If the Regional Court found that the complainants’ statements were sufficiently credible to serve as the main evidence proving the defendants’ guilt, they were also sufficiently credible to enable the Regional Court to decide on the claim for compensation for other than proprietary harm on the same basis (in addition to other evidence submitted by the complainants). It is unacceptable for the courts to “use” the testimony of the injured person, in this case a victim of a crime, as the fundamental basis to decide on guilt, but at the same time not to grant the victim at least to some extent a claim for harm compensation that can be inferred from the very same testimony. 

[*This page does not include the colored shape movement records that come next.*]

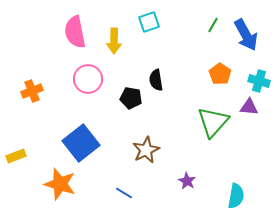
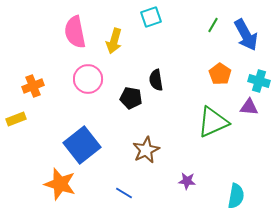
cyan square: moved 2 px right, 5 px up
yellow arrow: rotated 15 degrees clockwise
orange cross: moved 1 px right, 5 px up
green triangle: rotated 24 degrees clockwise
blue square: moved 1 px right, 2 px down
yellow rectangle: moved 37 px up
purple star: rotated 24 degrees counterclockwise
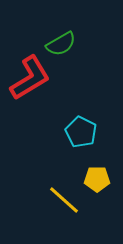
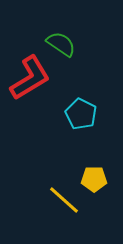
green semicircle: rotated 116 degrees counterclockwise
cyan pentagon: moved 18 px up
yellow pentagon: moved 3 px left
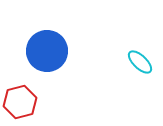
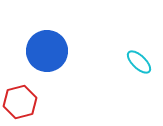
cyan ellipse: moved 1 px left
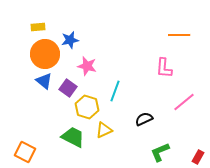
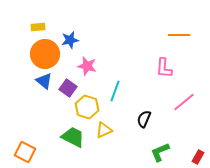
black semicircle: rotated 42 degrees counterclockwise
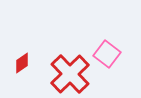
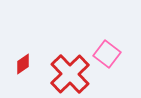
red diamond: moved 1 px right, 1 px down
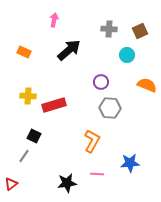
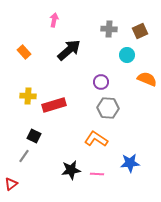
orange rectangle: rotated 24 degrees clockwise
orange semicircle: moved 6 px up
gray hexagon: moved 2 px left
orange L-shape: moved 4 px right, 2 px up; rotated 85 degrees counterclockwise
black star: moved 4 px right, 13 px up
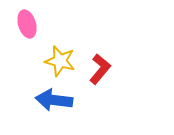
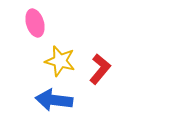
pink ellipse: moved 8 px right, 1 px up
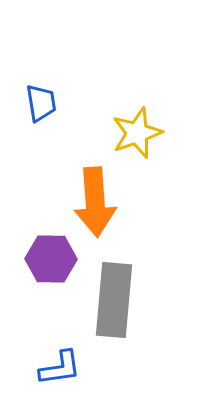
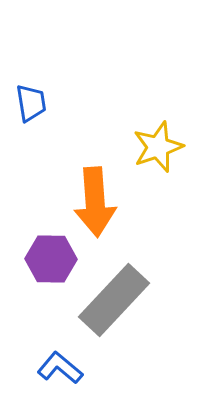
blue trapezoid: moved 10 px left
yellow star: moved 21 px right, 14 px down
gray rectangle: rotated 38 degrees clockwise
blue L-shape: rotated 132 degrees counterclockwise
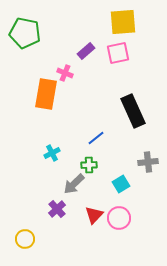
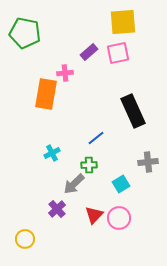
purple rectangle: moved 3 px right, 1 px down
pink cross: rotated 28 degrees counterclockwise
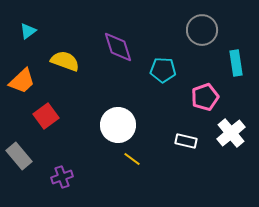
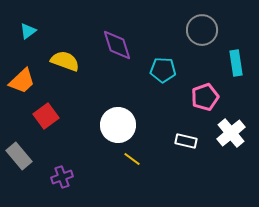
purple diamond: moved 1 px left, 2 px up
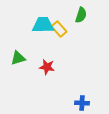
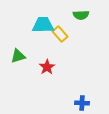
green semicircle: rotated 70 degrees clockwise
yellow rectangle: moved 1 px right, 5 px down
green triangle: moved 2 px up
red star: rotated 28 degrees clockwise
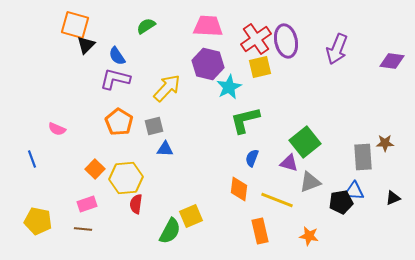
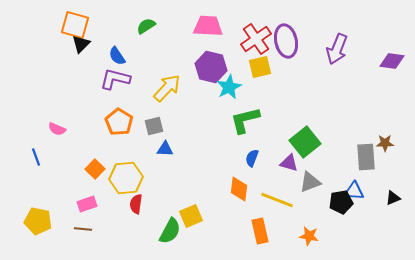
black triangle at (86, 45): moved 5 px left, 1 px up
purple hexagon at (208, 64): moved 3 px right, 3 px down
gray rectangle at (363, 157): moved 3 px right
blue line at (32, 159): moved 4 px right, 2 px up
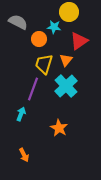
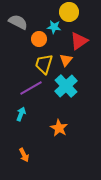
purple line: moved 2 px left, 1 px up; rotated 40 degrees clockwise
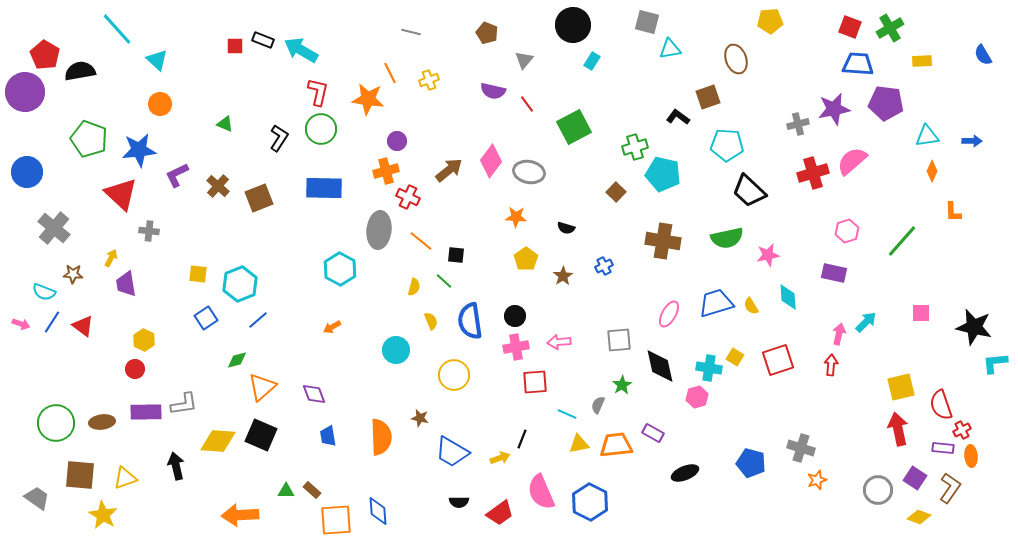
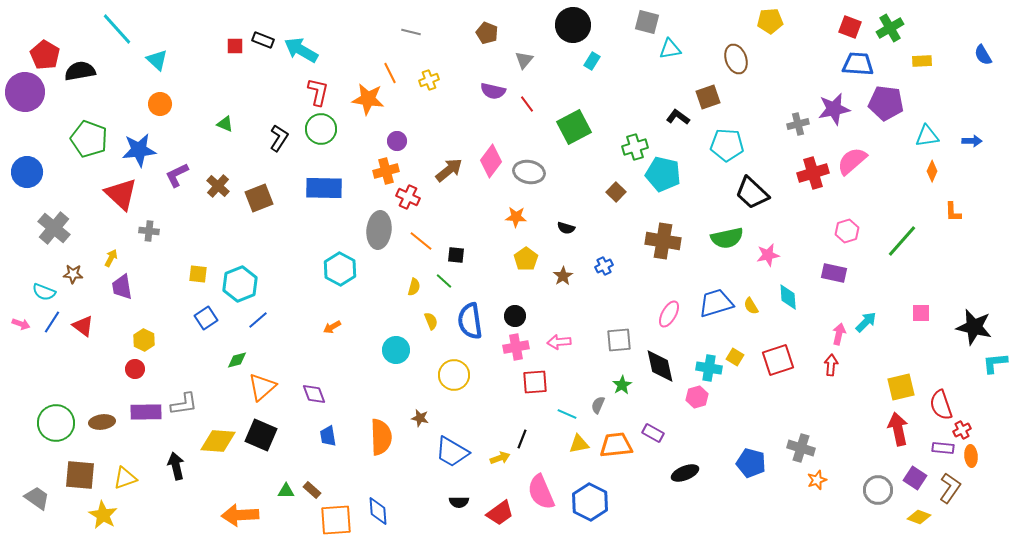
black trapezoid at (749, 191): moved 3 px right, 2 px down
purple trapezoid at (126, 284): moved 4 px left, 3 px down
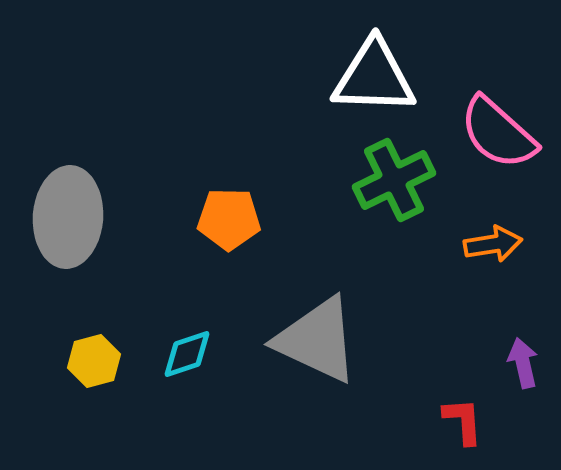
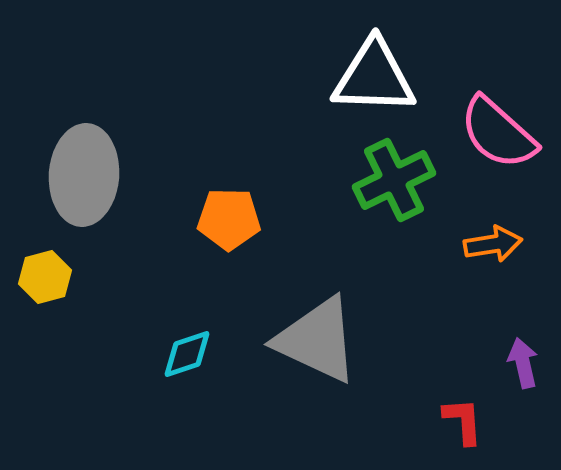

The Regional Court subjected the complainants to impermissible secondary victimisation. The civil procedure to which the complainants were referred does not guarantee the same level of protection to victims of crime as the procedure under criminal law. As a result of the Regional Court’s decision, the complainants would face in the civil proceedings, unnecessarily and for a second time, the persons who have been finally convicted of a crime committed against the complainants, but now without any protection of their privacy or personal data. 

General courts have a duty to seek to fulfil the conditions for the award of compensation for damage or other than proprietary harm, especially in cases involving particularly vulnerable victims. It is the duty of the general court to prevent secondary (or even tertiary) victimisation of victims of crime, which it can do by deciding on the award of an adhesion claim, which the victim then no longer has to pursue in civil proceedings. The procedure of the general court, where it arbitrarily disallows the adhesion claim, although the legal conditions for the claim are met, is a violation of the constitutionally guaranteed right of the victim to a fair trial and judicial protection and, in connection with this, a violation of the constitutionally guaranteed rights to the inviolability of the person, their privacy and the protection of human dignity and honour.